— Text under study —
Content starts

You can use Data Transmission Service (DTS) to migrate data from a self-managed Oracle database to a Message Queue for Apache Kafka instance or a self-managed Kafka cluster. The data migration feature allows you to extend message processing capabilities. This topic describes how to migrate data from a self-managed Oracle database to a Message Queue for Apache Kafka instance.

Prerequisites

  • The version of the self-managed Oracle database is 9i, 10g, 11g, 12c, 18c, or 19c.
  • Supplemental logging, including SUPPLEMENTAL_LOG_DATA_PK and SUPPLEMENTAL_LOG_DATA_UI, is enabled for the self-managed Oracle database. For more information, see Supplemental Logging.
  • The self-managed Oracle database is running in ARCHIVELOG mode. Archived log files are accessible and a suitable retention period is set for archived log files. For more information, see Managing Archived Redo Log Files.
  • The network environment is deployed for the source Oracle database. For more information, see Preparation overview.
  • The tables to be migrated from the self-managed Oracle database contain primary keys or UNIQUE NOT NULL indexes.
  • The version of the Message Queue for Apache Kafka instance is 0.10.1.0 to 2.x. The version of the self-managed Kafka cluster is 0.10.1.0 to 2.7.0.
  • The available storage space of the destination Message Queue for Apache Kafka instance is larger than the total size of the data in the self-managed Oracle database.
  • In the destination Message Queue for Apache Kafka instance, a topic is created to receive the migrated data. For more information, see Create a topic.

Precautions

  • DTS uses read and write resources of the source and destination databases during full data migration. This may increase the loads of the database servers. If the database performance is unfavorable, the specification is low, or the data volume is large, database services may become unavailable. For example, DTS occupies a large amount of read and write resources in the following cases: a large number of slow SQL queries are performed on the source database, the tables have no primary keys, or a deadlock occurs in the destination database. Before you migrate data, evaluate the impact of data migration on the performance of the source and destination databases. We recommend that you migrate data during off-peak hours. For example, you can migrate data when the CPU utilization of the source and destination databases is less than 30%.

Content ends

— Assigned task —
Write the next part of the guide on migrating data from a self-managed Oracle database to Message Queue for Apache Kafka, picking up after its last paragraph.

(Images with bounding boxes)
Content starts

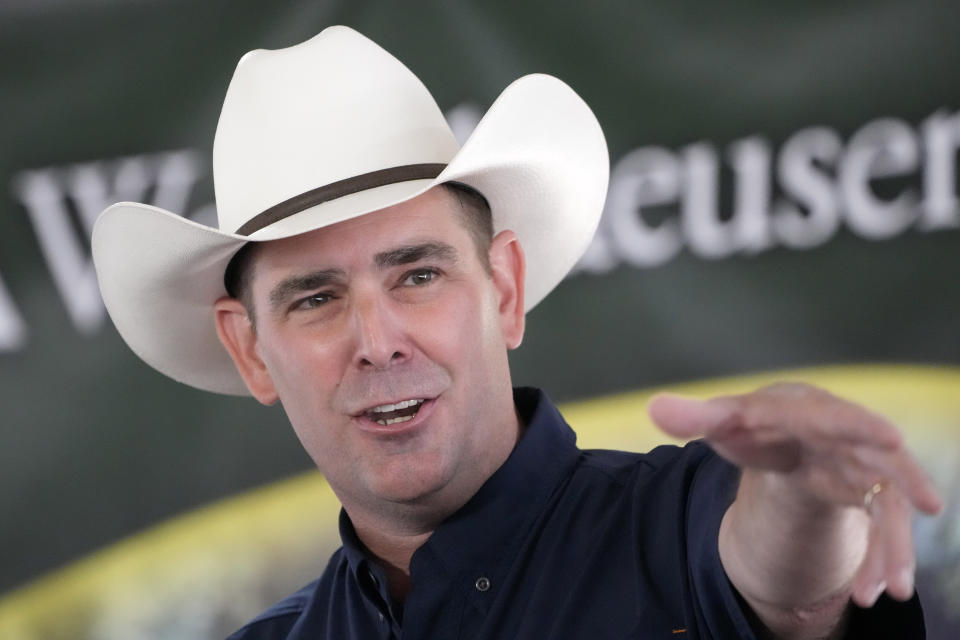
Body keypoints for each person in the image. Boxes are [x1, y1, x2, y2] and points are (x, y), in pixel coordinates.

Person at [92, 26, 942, 639]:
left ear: (503, 287)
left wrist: (803, 498)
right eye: (315, 299)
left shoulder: (675, 524)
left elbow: (788, 589)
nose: (378, 340)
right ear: (249, 349)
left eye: (417, 275)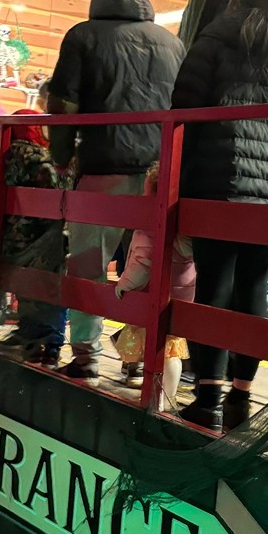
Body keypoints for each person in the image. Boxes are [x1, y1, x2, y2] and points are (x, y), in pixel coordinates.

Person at [170, 0, 268, 432]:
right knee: (253, 285)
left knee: (214, 286)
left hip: (219, 178)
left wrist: (179, 179)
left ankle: (207, 397)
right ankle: (240, 399)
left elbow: (184, 107)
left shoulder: (220, 35)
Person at [46, 0, 184, 381]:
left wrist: (60, 154)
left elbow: (63, 102)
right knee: (145, 266)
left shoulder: (82, 36)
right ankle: (136, 357)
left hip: (104, 165)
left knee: (88, 264)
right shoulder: (172, 42)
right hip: (159, 172)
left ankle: (86, 356)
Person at [112, 167, 197, 409]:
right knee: (173, 351)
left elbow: (142, 260)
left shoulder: (150, 224)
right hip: (182, 295)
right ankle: (167, 397)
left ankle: (155, 397)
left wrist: (124, 285)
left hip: (153, 295)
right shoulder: (186, 226)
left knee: (157, 349)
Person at [0, 113, 69, 366]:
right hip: (40, 235)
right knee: (50, 288)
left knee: (26, 290)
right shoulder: (39, 158)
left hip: (12, 236)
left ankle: (30, 340)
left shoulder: (5, 154)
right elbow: (57, 192)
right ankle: (50, 345)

Content ends

— Answer area —
  • If a data migration task fails, DTS automatically resumes the task. Before you switch your workloads to the destination database, stop or release the data migration task. Otherwise, the data from the source database will overwrite the data in the destination database after the task is resumed.
  • If the version of your Oracle database is 12c or later, the names of the tables to be migrated cannot exceed 30 bytes in length.
  • The tables to be migrated in the source database must have PRIMARY KEY or UNIQUE constraints and all fields must be unique. Otherwise, the destination database may contain duplicate data records.

Billing

Migration type Task configuration fee Internet traffic fee
Schema migration and full data migration Free of charge. Charged only when data is migrated from Alibaba Cloud over the Internet. For more information, see Pricing.
Incremental data migration Charged. For more information, see Pricing.

Migration types

Migration type Description
Schema migration DTS migrates the schemas of the required objects from the source database to the destination database. In this scenario, DTS can migrate only the schemas of tables.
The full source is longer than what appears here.